En faisant ce pas envers mes frères et sœurs soudanais, je n’oublie pas les efforts fournis par tous les frères et amis de nos deux pays.
Je saisis cette occasion pour féliciter et remercier tous les dirigeants des pays frères et amis qui ont œuvré inlassablement depuis des années pour ramener la paix entre le Tchad et le Soudan.
Monsieur le Président ;
Chers Frères et Sœurs
Il vous souviendra qu’au début de la crise du Darfour, nous regardions dans la même direction et travaillions la main dans la main pour la résolution de celle-ci.
Ma disponibilité est toujours totale si le Soudan le veut bien. Je me permets à ce niveau d’affirmer qu’il n’y a pas de solutions militaires à la crise du Darfour. La longue expérience de votre pays le montre à suffisance. Il faut que tout le monde fasse preuve de dépassement.
Aux frères du Darfour en armes, je lance un appel pressant à la cessation des hostilités définitives.
Au Gouvernement, je demande une plus grande flexibilité pour permettre à tous ceux qui veulent regagner la légalité de le faire dans la quiétude et la dignité.
A tous, je dis que le processus de Doha que le Tchad soutient sans réserve est le cadre pour faire cette paix tant souhaitée.
Je saisis l’occasion de mon séjour à Khartoum pour dire à mes frères Tchadiens qui, pour une raison ou une autre, ont choisi la voie de la violence, d’opter pour la voie de la raison et de rentrer au pays.
Je voudrais ici, de la manière la plus solennelle, réitérer à leur endroit ma conviction de toujours, à savoir que pour moi la guerre n’est pas une solution à nos problèmes, et les inviter, notamment ceux de mes compatriotes vivant au Soudan, à regagner le pays et abandonner les armes.
Je m’engage à leur assurer toutes les garanties de sécurité pour leur permettre de s’insérer honorablement dans la vie publique et civile du pays pourvu qu’ils respectent les institutions, lois et règlements du pays.
Le pouvoir n’est plus au bout du fusil mais dans l’urne.

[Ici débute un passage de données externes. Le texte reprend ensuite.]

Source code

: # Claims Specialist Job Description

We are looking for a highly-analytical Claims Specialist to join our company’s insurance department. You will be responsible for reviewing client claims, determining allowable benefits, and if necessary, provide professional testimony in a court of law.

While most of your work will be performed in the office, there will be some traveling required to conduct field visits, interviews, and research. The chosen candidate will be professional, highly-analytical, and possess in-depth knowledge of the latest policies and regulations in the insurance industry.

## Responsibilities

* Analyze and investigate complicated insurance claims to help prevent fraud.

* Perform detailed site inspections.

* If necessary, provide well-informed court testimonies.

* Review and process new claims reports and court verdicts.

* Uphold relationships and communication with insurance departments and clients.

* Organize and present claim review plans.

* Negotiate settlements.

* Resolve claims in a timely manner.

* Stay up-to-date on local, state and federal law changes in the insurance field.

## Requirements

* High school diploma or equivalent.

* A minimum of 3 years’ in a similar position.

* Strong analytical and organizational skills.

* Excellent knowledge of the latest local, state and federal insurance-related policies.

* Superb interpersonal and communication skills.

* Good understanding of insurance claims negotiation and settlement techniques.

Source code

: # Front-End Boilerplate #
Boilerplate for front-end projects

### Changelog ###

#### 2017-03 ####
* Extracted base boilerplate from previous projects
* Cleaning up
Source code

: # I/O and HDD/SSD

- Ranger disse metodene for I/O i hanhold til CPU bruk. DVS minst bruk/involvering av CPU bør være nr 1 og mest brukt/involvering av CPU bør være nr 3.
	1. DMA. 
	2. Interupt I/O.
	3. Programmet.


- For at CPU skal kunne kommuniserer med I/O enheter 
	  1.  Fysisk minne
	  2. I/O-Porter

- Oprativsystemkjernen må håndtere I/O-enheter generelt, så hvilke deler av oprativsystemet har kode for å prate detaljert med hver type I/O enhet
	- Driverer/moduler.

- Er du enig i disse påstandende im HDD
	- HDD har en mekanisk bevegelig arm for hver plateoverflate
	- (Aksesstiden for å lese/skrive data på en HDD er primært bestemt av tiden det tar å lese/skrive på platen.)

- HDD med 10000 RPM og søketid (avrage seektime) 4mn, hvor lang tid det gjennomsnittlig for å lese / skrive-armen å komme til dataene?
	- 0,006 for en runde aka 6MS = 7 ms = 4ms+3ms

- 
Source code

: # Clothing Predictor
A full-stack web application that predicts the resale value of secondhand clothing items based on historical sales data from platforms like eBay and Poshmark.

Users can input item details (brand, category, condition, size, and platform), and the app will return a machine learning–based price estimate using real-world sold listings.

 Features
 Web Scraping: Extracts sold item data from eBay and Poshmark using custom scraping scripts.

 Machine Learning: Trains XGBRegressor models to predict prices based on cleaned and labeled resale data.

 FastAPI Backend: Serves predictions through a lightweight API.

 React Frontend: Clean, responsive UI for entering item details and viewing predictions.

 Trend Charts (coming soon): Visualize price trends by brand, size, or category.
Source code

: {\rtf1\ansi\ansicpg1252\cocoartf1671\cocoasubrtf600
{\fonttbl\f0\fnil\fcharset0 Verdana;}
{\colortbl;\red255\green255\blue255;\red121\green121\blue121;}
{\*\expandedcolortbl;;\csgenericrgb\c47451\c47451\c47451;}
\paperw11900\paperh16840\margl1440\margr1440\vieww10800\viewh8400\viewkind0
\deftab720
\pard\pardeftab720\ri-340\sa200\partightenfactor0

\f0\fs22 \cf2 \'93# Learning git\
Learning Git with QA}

Et à cet effet, les conditions d’une compétition pacifique pour les élections libres, démocratiques et transparentes sont désormais réunies au Tchad.
Très Chers Frères et Sœurs
Il nous faut impérativement mettre un terme aux malentendus et à l’incompréhension qui ont caractérisé nos rapports depuis plusieurs années. Nous sommes sur la bonne voie. C’est dans cet esprit que j’ai décidé de venir à Khartoum
Avant de terminer mon propos, je voudrais dire à mon Frère Oumar Hassan Ahmat Al Bachir que le peuple tchadien attend de l’accueillir dans les tous prochains jours à N’Djaména. Donnons-nous la main.